Given all that, a recently published study by Cornell biologists Daniel Wasser and Paul Sherman makes some interesting generalizations about which kinds of birds live longest, and why. They worked with maximum longevity records and body-mass data for 936 bird species. For a subset of 470 birds, Wasser and Sherman also looked at other variables that might affect mortality, including diet, sociality, migratory behavior, breeding latitude, breeding habitat, and the tendency to nest on islands.  

Their results show the parrot, flamingo, and petrel/shearwater/albatross orders as avian Methuselahs, with average maximum lifespans exceeding 30 years. Perching birds, woodpeckers, and grebes had the shortest maxima, averaging less than 10 years. Within the perching-bird order, corvids had the longest maximum lifespans (over 17 years), wood warblers and tyrant flycatchers the shortest (6 years.) 

Wasser and Sherman also did a multivariate analysis for the 470-species subset to determine how much each of the selected variables influenced longevity. Their conclusions: large species live longer than small species, vegetarians longer than carnivores, social species longer than solitary, and island-nesters longer than mainland-nesters. Factors like migration and breeding latitude had no significant effects. 

Although I haven’t seen the actual paper—just the abstract and press release—the authors’ interpretation seems to be that bird species whose lives are less risky undergo natural selection for traits that delay aging, not just extending their lifespans but also maximizing breeding opportunities. For a species with a high probability of dying young, the optimum evolutionary strategy would be to breed early and often. Lower the risk of early mortality and you can get by with laying one egg every other year for a couple of decades, or longer. 

That’s plausible, but I have to wonder about a couple of things. Why wouldn’t migration—an enormously dangerous project, which many individual birds fail to survive—have more of a negative influence on longevity? How are Wasser and Sherman defining sociality? Do they mean the sort of complex behavior that involves extended families and nest helpers, or just the tendency to form flocks? Those are very different phenomena. 

Out of curiosity, I took a look at the records for maximum lifespans of banded birds compiled by the U.S. Geological Survey’s Bird Banding Laboratory in Laurel, Maryland. Those records don’t overlap completely with the data set used by the Cornell scientists (no penguins, no parrots), but it’s large enough to show some interesting patterns. (Incidentally, the parrot record, 80-plus years, was held by a captive sulphur-crested cockatoo.) 

The BBL data seem to show that size does matter. Based on maximum records, bald eagles live longer than buteos (red-tailed hawks and their relatives), which live longer than falcons. Within the falcon family, peregrines and prairie falcons live longer than American kestrels. Great horned owls and spotted owls live longer than burrowing owls and screech-owls. 

There’s also support for the notion that social birds live longer. Among North American woodpeckers, the two highly social species, our own acorn woodpecker and the red-cockaded woodpecker of the Southeast, have the highest maximum age records (17 and 16 years, respectively.) The oldest recorded pileated woodpecker, the largest surviving species, was only 12 years old.
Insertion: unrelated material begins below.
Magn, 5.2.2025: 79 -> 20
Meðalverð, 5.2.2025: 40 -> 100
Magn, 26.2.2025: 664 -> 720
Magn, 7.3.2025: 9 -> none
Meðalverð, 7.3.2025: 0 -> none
Does sociality trump size? 

The three North American scrub-jays are an interesting case. The Florida scrub-jay is a cooperative breeder, with older siblings acting as helpers at the nest; the island scrub-jay is confined to Santa Cruz Island but doesn’t breed cooperatively; the western scrub-jay is a mainland species with no nest helpers. The BBL database has maximum ages of 15 years 9 months for the western scrub-jay and 15 years for the Florida scrub-jay. I had to look elsewhere for the island scrub-jay; the Birds of North America account for that species cites a maximum documented longevity of 15 years 3 months. Pretty darn close. 
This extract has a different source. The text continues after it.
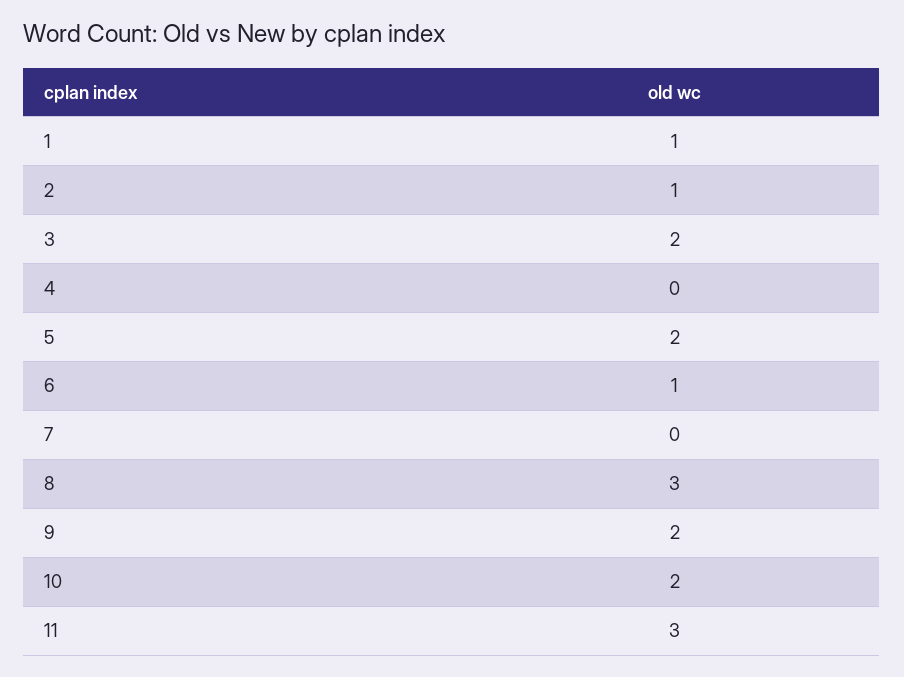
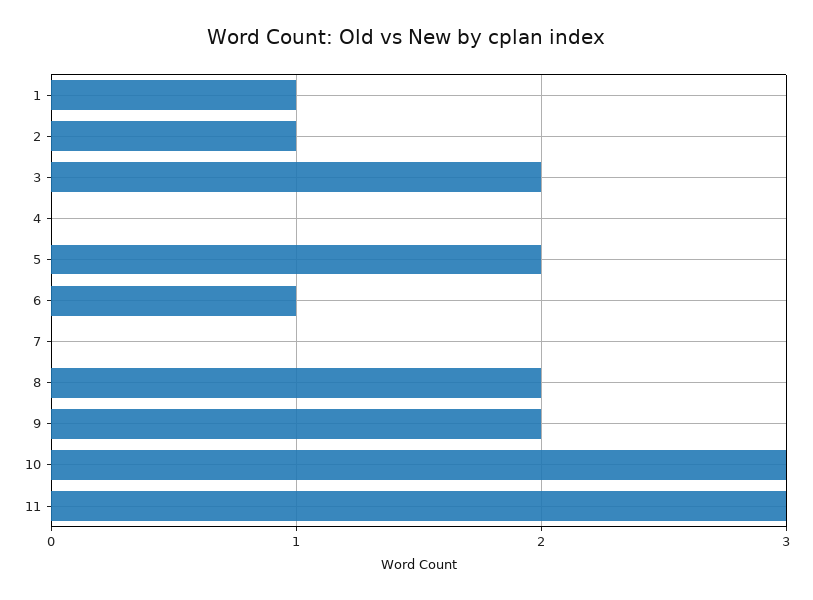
8: 3 -> 2
10: 2 -> 3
As another approach to the island-nesting factor, I compared the Hawai’ian honeycreepers with their presumed closest relatives, the North American finches. The 5 honeycreepers in the BBL database have a range of 6 years 5 months to 12 years and an average maximum age of about 9 years 3 months. The 14 mainland finches have a range of 5 years 8 months to 16 years 3 months and an average maximum of 9 years 5 months. Where’s the island effect?